DESCRIPTION (provided by applicant): Action potentials are generated at the axon initial segment (AIS) and are propagated via saltatory conduction at nodes of Ranvier. These domains are highly enriched in voltage gated Na+ channels, which form a multimeric complex with beta subunits, neuronal cell adhesion molecules, notably neurofascin (NF) 186, and the cytoskeletal proteins ankyrin G and piv spectrin. We have recently demonstrated that targeting of NF186 to PNS nodes is mediated via its extracellular interactions, that it has an essential role in node formation by recruiting ankyrin G via its cytoplasmic domain, and that ankyrin G in turn, is required for the accumulation of sodium channels. In contrast, ankyrin accumulation at initial segments, which is also critical for domain organization is intrinsically specified, independent of NF186. These studies raise a number of key questions. What is the source of proteins targeted to the node and how do they traffic to this site? Are nodal components, once assembled, stably expressed at the node or do they continuously turnover and, if so, is this turnover enhanced by demyelination? Finally, do CNS nodes assemble like PNS nodes (i.e. directed by extracellular signals) or more akin to initial segments (i.e. directed from the inside-out via interactions with ankyrin G)? In this proposal, we address these questions and further characterize mechanisms of node assembly by: i) determining how proteins traffic to PNS nodes, including whether they are recruited from cell surface pools or via directed vesicular transport, ii) live image nodes to examine dynamic changes that occur during development and with demyelination, and iii) examine the dependence of CNS nodes on NF186- dependent signals in cocultures and targeting signals in transgenic mice. These studies should provide important new insights into the axo-glial interactions that regulate the assembly and maintenance of nodes of Ranvier. They will also be an important foundation for elucidating pathogenetic changes at nodes that result from demyelination.

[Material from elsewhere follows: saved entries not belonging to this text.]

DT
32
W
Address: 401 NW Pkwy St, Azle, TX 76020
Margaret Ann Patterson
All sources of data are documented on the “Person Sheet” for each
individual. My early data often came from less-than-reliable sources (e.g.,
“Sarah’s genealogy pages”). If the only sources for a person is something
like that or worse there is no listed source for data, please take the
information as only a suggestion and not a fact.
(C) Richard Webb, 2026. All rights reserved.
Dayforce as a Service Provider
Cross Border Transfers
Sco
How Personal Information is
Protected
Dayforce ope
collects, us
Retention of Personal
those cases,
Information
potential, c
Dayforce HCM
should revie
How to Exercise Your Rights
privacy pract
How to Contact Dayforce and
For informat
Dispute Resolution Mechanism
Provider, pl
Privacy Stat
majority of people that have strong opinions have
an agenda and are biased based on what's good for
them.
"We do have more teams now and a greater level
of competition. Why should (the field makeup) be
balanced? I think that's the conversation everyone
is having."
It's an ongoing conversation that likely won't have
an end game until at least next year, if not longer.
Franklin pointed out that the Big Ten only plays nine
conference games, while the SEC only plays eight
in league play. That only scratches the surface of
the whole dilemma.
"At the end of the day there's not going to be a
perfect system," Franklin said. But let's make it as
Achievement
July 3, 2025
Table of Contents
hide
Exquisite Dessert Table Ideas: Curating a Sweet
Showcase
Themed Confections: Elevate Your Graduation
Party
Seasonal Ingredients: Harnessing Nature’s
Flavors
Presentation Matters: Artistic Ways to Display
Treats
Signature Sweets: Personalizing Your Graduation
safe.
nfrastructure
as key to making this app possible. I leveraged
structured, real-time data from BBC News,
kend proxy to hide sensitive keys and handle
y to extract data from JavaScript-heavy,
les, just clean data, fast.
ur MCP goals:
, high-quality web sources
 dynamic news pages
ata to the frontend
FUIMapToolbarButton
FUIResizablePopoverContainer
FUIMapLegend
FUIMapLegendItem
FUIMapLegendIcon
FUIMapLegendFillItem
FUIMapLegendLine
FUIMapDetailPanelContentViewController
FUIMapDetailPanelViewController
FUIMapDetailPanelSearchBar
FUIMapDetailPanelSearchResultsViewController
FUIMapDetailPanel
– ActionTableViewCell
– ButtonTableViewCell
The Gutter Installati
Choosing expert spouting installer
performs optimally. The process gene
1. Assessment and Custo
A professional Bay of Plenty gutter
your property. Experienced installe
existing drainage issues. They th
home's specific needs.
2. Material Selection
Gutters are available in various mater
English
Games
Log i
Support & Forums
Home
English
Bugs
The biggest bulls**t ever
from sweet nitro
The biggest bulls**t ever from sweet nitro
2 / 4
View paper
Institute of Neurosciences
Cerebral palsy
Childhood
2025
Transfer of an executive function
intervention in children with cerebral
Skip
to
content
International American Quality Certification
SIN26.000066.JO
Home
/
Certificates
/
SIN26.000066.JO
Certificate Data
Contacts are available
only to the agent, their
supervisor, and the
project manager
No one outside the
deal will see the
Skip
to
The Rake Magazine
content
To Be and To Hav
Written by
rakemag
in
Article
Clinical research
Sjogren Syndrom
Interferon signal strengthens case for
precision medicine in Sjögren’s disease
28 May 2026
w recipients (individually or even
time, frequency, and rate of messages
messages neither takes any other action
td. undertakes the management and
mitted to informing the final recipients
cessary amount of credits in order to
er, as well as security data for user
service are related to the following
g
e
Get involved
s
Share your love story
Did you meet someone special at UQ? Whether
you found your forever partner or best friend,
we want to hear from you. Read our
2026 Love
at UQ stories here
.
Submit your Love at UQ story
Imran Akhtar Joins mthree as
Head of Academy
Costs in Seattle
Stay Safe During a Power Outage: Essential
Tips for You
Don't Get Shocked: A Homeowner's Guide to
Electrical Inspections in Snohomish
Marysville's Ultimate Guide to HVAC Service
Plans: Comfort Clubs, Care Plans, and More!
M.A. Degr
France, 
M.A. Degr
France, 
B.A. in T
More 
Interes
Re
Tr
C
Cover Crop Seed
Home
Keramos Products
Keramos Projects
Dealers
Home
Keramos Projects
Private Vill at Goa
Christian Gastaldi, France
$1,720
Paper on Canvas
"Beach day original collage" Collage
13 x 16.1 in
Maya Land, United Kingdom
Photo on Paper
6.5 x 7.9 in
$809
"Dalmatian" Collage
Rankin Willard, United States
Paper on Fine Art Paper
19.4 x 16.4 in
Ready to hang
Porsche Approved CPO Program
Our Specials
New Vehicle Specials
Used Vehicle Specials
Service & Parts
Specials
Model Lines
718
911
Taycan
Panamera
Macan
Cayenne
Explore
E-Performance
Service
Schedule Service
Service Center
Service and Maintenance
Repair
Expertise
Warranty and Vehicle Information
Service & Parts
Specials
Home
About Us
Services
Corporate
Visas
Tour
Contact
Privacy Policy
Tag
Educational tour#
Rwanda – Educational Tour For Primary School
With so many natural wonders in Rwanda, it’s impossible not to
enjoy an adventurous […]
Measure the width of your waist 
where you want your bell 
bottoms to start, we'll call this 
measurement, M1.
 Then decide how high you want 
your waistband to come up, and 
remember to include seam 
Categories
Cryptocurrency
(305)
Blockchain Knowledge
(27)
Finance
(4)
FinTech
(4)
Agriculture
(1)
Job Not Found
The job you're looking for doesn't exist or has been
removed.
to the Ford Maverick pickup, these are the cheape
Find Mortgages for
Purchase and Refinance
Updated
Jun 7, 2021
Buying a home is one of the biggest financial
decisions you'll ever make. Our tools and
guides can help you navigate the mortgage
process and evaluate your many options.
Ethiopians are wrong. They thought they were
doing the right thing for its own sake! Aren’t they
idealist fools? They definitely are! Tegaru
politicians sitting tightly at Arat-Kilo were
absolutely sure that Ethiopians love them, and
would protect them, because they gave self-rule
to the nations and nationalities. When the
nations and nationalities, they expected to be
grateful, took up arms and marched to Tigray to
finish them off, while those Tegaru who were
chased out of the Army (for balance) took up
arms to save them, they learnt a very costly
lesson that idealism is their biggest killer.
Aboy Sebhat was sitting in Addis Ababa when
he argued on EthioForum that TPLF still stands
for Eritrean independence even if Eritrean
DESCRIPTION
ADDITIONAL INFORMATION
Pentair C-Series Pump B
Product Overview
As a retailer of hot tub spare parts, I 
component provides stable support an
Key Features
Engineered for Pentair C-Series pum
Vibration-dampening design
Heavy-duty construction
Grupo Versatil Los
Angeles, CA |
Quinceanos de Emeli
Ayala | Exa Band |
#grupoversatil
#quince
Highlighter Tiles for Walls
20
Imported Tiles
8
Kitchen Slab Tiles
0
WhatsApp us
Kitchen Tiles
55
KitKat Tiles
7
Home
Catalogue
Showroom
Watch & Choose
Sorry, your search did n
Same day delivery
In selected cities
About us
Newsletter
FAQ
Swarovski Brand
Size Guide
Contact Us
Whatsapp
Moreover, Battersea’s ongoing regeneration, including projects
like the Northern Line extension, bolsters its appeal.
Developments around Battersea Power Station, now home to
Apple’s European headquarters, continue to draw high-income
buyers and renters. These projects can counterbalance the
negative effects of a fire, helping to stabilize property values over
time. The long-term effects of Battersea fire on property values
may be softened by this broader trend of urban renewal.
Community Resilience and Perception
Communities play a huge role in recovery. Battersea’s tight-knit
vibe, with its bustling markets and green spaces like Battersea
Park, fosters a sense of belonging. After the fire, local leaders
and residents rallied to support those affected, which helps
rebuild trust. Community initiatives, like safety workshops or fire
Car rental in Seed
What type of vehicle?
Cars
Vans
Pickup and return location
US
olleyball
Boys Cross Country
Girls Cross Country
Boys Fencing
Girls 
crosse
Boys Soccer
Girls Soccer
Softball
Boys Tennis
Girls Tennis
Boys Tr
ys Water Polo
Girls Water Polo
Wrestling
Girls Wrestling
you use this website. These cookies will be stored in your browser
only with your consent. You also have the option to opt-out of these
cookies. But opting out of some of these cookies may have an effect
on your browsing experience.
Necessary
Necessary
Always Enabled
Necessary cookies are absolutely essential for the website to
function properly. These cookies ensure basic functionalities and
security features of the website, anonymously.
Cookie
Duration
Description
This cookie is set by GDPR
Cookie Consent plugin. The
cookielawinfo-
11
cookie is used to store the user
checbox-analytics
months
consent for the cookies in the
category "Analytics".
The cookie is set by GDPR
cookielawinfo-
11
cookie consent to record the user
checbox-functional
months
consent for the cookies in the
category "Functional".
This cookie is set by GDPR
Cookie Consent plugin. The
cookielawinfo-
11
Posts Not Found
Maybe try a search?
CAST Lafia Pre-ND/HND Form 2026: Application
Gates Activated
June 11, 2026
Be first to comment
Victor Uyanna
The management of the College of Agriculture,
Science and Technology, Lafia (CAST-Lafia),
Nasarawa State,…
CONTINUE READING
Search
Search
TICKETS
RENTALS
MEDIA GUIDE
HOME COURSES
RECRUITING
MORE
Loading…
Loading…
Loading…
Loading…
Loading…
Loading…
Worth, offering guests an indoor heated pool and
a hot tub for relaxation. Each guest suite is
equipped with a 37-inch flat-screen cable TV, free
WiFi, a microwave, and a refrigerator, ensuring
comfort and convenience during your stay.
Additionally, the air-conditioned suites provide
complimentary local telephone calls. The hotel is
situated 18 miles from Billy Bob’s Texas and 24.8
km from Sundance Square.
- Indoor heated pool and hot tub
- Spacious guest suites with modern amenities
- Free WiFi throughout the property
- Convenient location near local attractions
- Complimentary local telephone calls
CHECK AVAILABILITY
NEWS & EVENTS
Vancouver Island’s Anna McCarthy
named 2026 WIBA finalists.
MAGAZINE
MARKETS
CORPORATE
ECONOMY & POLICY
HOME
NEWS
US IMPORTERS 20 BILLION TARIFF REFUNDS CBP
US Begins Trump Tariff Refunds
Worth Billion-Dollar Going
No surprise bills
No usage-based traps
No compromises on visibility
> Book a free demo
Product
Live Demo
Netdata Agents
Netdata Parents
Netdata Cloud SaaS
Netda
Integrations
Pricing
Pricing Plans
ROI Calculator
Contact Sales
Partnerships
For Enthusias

描述（由申请人提供）：动作电位是在轴突初始段（AIS）上产生的，并通过Ranvier节点的盐传导传播。这些结构域高度富集在电压门控的Na+通道中，该通道形成了具有β亚基，神经元细胞粘附分子的多聚体配合物，尤其是神经胶质细胞（NF）186，以及细胞骨架蛋白蛋白Ankyrin g和piv Spectrin。我们最近证明，将NF186靶向PNS节点是通过其细胞外相互作用介导的，它通过通过其细胞质结构募集Ankyrin G募集Ankyrin g在节点形成中具有重要作用，而Ankyrin g又需要用于钠通道的积累。相比之下，对域组织也至关重要的初始细分处的骨蛋白积累是本质上指定的，独立于NF186。这些研究提出了许多关键问题。靶向节点的蛋白质的来源是什么？它们如何流入该网站？一旦组装而成，在节点上稳定表达还是不断营业额，如果是这样，是否通过脱髓鞘增强了这种营业额？最后，CNS节点会像PNS节点（即通过细胞外信号指示）或类似于初始段（即通过与Ankyrin g的相互作用从内而外指导）组装吗？在该提案中，我们通过以下方式解决了这些问题并进一步表征节点组装的机制：i）确定蛋白质如何流动到PNS节点，包括它们是从细胞表面池中募集还是通过有向的囊泡传输募集，ii）实时图像节点，ii）实时图像节点，以检查在开发和demyelination n. everence of Cn.nf inf inf inf inf inf inf inf inf inf。靶向转基因小鼠中的信号。这些研究应为调节Ranvier节点组装和维护的Axo-Glial相互作用提供重要的新见解。它们还将成为阐明由脱髓鞘导致的节点的致病变化的重要基础。